Aksiologi adalah cabang ilmu filsafat yang mempelajari tentang nilai, baik nilai etika,
estetika, atau nilai-nilai lainnya yang dianggap penting oleh manusia. Istilah aksiologi berasal
dari bahasa Yunani, yaitu axia yang berarti nilai atau martabat, dan logos yang berarti ilmu.

Dalam aksiologi, terdapat beberapa konsep penting seperti nilai-nilai objektif dan subjektif,
hierarki nilai, serta pertimbangan moral dalam pengambilan keputusan. Aksiologi juga
membahas tentang bagaimana manusia memahami dan menilai suatu tindakan atau perilaku,
serta bagaimana nilai-nilai tersebut mempengaruhi pandangan hidup dan perilaku manusia dalam
kehidupan sehari-hari.

Dalam konteks filsafat, aksiologi seringkali dihubungkan dengan etika, yang mempelajari
tentang norma-norma moral dan bagaimana manusia harus bertindak secara moral.
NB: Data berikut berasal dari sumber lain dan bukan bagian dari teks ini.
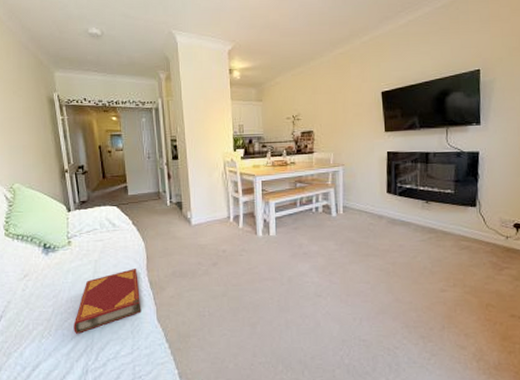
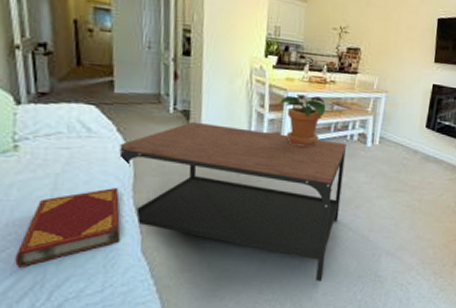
coffee table: none [135,210,315,345] -> present [119,121,346,281]
potted plant: none [250,177,290,223] -> present [280,94,326,148]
Namun
demikian, aksiologi juga bisa berhubungan dengan aspek lain dari kehidupan manusia seperti
estetika, politik, dan agama.
1. Sejarah Perkembangan Aksiologi
 Masa Yunani Kuno

Aksilogi adalah cabang filsafat yang mempelajari nilai dan evaluasi dalam segala bentuknya,
baik yang bersifat objektif maupun subjektif. Sejarah perkembangan aksiologi dimulai pada
zaman Yunani kuno dengan filsuf-filsuf seperti Plato, Aristotle, dan Socrates yang
mengembangkan gagasan tentang nilai dan kebenaran.

 Pada Abad Pertengahan

Pada abad pertengahan filsafat Kristen mengembangkan gagasan tentang nilai-nilai moral
dan etika, serta mengaitkannya dengan konsep teologi. Beberapa tokoh penting dalam
perkembangan ini adalah Santo Agustinus dan Santo Thomas Aquinas.

 Pada Zaman Modern

Pada zaman modern filsuf seperti Immanuel Kant dan Friedrich Nietzsche memperluas
konsep aksiologi dengan memasukkan pemikiran tentang kebebasan, keadilan, dan kesetaraan.
Mereka juga mempertanyakan asumsi-asumsi yang sebelumnya dianggap sebagai nilai universal.

 Pada Abad ke-20

Pada abad ke-20 aksilogi semakin berkembang dan dipengaruhi oleh teori-teori sosial, seperti
Marxisme dan feminisme. Perkembangan teknologi dan globalisasi juga mempengaruhi
pemikiran tentang nilai dan etika dalam konteks modern.Hari ini, aksilogi terus berkembang
dengan mempertimbangkan implikasi nilai dalam banyak konteks, termasuk politik, budaya, dan
lingkungan hidup. Konsep seperti hak asasi manusia, keberlanjutan, dan pluralisme nilai semakin
menjadi perhatian utama dalam diskusi dan penelitian tentang aksilogi.